Text shown |
*** Begin section ***

The mortality rate of women who die in connection with pregnancy, childbirth or puerperium has declined to less than 10 per 10,000 newborn kids.
Nemecek said a negative phenomenon is that the average age of the mothers giving birth to their first child has increased by almost six years, to 28, since the beginning of the 1990s.
“In the Czech Republic, up to 107,000 children are born in about 105,000 childbirths every year. The quality of the care for the mothers and infants is very high and it continues to improve, Nemecek said.
In this respect, the Czech Republic ranks among the world’s most advanced countries, he said.
Also in view of these successes, he, a doctor by original profession, feels irritated by activists’ efforts to have childbirths moved from excellently equipped maternity clinics to home conditions in the belief that this is beneficial to infants.
The network of maternity clinics covers the whole Czech territory, with risky childbirths being concentrated in 12 perinatological and ten intermediary centres.
In the 10.5-million Czech Republic, there are 94 maternity clinics, 64 of which meet the World Health Organisation’s (WHO) standards as clinics friendly to children.
Over 78 percent of expectant mothers undergo the first prenatal checkup in the first 12 weeks of pregnancy.
The Czech Republic fares as one of the best among the advanced countries in terms of the access to prenatal care, Nemecek said.
He said the mortality rate of infants with the lowest birth weight has been steeply declining as well.
“This is important, because the prematurely born children with their birth weight under 750 grammes face the infant mortality threat most of all,” he added.
As far as the unfavourable trends are concerned, such as the rising age of mothers, they can hardly be reversed, Nemecek said.

*** End section ***

The data |
*** Begin section ***

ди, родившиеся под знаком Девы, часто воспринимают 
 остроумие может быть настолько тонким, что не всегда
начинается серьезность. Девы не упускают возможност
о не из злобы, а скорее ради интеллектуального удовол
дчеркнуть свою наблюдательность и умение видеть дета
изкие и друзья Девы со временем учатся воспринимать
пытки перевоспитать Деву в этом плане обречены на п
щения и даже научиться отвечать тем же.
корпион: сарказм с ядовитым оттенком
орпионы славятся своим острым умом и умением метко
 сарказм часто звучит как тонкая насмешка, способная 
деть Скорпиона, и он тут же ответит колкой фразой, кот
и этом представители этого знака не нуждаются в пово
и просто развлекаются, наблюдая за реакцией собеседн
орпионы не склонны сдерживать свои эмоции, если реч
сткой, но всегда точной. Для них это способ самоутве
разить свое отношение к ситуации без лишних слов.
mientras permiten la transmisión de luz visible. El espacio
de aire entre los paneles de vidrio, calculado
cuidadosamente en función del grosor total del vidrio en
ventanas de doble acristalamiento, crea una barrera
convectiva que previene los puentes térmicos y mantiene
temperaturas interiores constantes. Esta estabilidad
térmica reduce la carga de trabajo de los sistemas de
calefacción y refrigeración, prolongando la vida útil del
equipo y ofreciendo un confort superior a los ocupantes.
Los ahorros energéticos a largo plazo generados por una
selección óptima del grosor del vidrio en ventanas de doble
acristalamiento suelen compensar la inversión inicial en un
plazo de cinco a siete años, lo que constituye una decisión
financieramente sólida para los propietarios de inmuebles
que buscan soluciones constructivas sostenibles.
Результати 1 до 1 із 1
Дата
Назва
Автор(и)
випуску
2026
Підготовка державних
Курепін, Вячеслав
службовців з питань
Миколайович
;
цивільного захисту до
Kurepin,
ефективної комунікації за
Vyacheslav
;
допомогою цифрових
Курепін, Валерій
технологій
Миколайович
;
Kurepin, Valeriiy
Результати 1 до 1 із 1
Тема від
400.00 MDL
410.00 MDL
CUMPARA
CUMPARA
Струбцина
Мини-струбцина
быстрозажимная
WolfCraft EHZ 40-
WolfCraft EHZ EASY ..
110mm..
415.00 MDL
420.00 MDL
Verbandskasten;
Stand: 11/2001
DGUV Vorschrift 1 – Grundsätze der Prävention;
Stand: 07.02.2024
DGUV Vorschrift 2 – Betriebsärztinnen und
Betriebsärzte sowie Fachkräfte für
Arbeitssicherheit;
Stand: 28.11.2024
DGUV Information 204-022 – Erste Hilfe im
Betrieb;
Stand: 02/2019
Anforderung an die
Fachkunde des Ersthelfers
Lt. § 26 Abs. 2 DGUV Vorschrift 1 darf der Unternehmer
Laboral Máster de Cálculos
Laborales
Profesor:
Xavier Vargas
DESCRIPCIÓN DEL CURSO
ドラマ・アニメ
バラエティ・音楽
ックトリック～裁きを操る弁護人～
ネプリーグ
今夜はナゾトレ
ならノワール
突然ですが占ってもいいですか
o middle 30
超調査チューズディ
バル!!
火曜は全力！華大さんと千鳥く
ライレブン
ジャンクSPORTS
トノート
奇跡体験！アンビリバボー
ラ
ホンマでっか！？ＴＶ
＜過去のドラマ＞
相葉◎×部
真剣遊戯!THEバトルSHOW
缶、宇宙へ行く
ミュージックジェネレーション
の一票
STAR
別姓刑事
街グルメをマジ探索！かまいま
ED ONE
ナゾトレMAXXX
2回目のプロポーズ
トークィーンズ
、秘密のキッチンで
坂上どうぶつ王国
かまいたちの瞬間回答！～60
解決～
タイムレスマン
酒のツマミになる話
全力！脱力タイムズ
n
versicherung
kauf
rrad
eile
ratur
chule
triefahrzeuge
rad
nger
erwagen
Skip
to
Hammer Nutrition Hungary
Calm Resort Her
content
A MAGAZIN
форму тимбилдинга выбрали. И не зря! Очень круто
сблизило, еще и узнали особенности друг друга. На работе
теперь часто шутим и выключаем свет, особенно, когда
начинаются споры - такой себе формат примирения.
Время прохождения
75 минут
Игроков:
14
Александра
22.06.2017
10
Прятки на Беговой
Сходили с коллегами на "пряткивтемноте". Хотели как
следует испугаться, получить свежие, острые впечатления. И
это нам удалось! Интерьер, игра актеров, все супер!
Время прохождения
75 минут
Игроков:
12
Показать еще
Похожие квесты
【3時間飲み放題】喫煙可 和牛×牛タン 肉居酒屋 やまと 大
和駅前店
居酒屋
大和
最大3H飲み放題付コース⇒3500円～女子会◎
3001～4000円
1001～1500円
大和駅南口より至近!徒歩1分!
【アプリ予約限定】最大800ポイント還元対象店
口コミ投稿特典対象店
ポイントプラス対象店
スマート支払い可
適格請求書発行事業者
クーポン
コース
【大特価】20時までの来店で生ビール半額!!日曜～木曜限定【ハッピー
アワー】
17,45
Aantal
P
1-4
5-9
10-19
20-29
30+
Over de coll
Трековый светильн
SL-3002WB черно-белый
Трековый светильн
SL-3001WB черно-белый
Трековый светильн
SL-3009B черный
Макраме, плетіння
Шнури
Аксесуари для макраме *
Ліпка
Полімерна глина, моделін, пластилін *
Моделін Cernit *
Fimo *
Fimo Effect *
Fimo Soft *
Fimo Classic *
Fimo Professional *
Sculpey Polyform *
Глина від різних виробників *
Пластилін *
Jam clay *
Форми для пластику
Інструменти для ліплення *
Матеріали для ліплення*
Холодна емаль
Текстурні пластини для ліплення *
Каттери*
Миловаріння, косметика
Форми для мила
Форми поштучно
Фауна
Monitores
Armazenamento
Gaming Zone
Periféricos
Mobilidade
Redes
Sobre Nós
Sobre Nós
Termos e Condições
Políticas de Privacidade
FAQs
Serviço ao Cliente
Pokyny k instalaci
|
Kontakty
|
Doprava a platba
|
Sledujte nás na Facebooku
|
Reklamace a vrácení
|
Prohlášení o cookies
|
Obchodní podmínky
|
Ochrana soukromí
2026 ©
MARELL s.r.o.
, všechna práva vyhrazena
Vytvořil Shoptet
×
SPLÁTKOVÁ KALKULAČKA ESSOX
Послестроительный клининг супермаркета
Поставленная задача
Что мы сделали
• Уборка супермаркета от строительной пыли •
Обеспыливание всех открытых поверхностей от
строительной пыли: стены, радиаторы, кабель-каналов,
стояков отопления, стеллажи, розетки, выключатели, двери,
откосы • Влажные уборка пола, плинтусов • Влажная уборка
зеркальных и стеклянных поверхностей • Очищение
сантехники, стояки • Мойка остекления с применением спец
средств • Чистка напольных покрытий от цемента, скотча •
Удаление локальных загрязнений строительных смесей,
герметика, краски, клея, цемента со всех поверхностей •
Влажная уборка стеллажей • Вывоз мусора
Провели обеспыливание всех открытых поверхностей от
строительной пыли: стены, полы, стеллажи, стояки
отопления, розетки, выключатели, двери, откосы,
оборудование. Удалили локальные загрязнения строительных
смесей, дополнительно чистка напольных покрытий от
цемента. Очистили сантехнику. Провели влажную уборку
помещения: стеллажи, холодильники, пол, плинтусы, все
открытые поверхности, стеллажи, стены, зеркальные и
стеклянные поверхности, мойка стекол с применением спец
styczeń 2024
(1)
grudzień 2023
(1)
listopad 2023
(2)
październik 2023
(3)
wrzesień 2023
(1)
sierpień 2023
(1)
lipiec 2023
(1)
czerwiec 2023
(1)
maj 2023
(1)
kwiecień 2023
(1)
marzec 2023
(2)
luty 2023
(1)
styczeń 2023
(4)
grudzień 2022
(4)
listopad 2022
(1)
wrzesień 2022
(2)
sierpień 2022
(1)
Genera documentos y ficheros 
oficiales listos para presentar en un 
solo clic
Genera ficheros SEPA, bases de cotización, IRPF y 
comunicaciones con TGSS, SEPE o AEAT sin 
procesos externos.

*** End section ***

Work task A |
According to the text on Czech maternity care, how many maternity clinics does the Czech Republic have, and how many of them meet WHO standards as clinics friendly to children?
Work task B |
Go on with the text on Czech maternity care from where it stops.
The records can be set aside here.

Answer space A |
There are 94 maternity clinics, and 64 of them meet the WHO standards.

Answer space B |
The highest average age of mothers with their first child is in Prague, 30.9, the lowest in the Karlovy Vary and Usti Regions, northwest Bohemia, 27.1 and 27.2, respectively.
In the past three years, the general fertility rate has oscillated around 43 children per 1000 women, which is significantly lower than before 1990.
In the period to come, the number childbirths is expected to decline as a result of declining fertility and the trend by women to postpone motherhood until their higher age.
The higher age of mothers carries a higher number of complications during the pregnancy and childbirth. Complications appear with more than 14 percent mothers.
That is why mothers should undergo expert care from the early stages of their pregnancy, should not underestimate preventive checkups, and should not leave the developments in “the hands” of sheer coincidence or what is called home care, Nemecek pointed out.
According to statistics, the number of in vitro fertilisation cases has been rising in the Czech Republic.
In 2013, the country’s 41 assisted reproduction centres performed a total of 32,000 in vitro fertilisation cycles, one third of them being performed on foreigners.
The share of women over 40 in the number of the cycles rose from 10.7 percent in 2007 to 24.8 percent in 2013.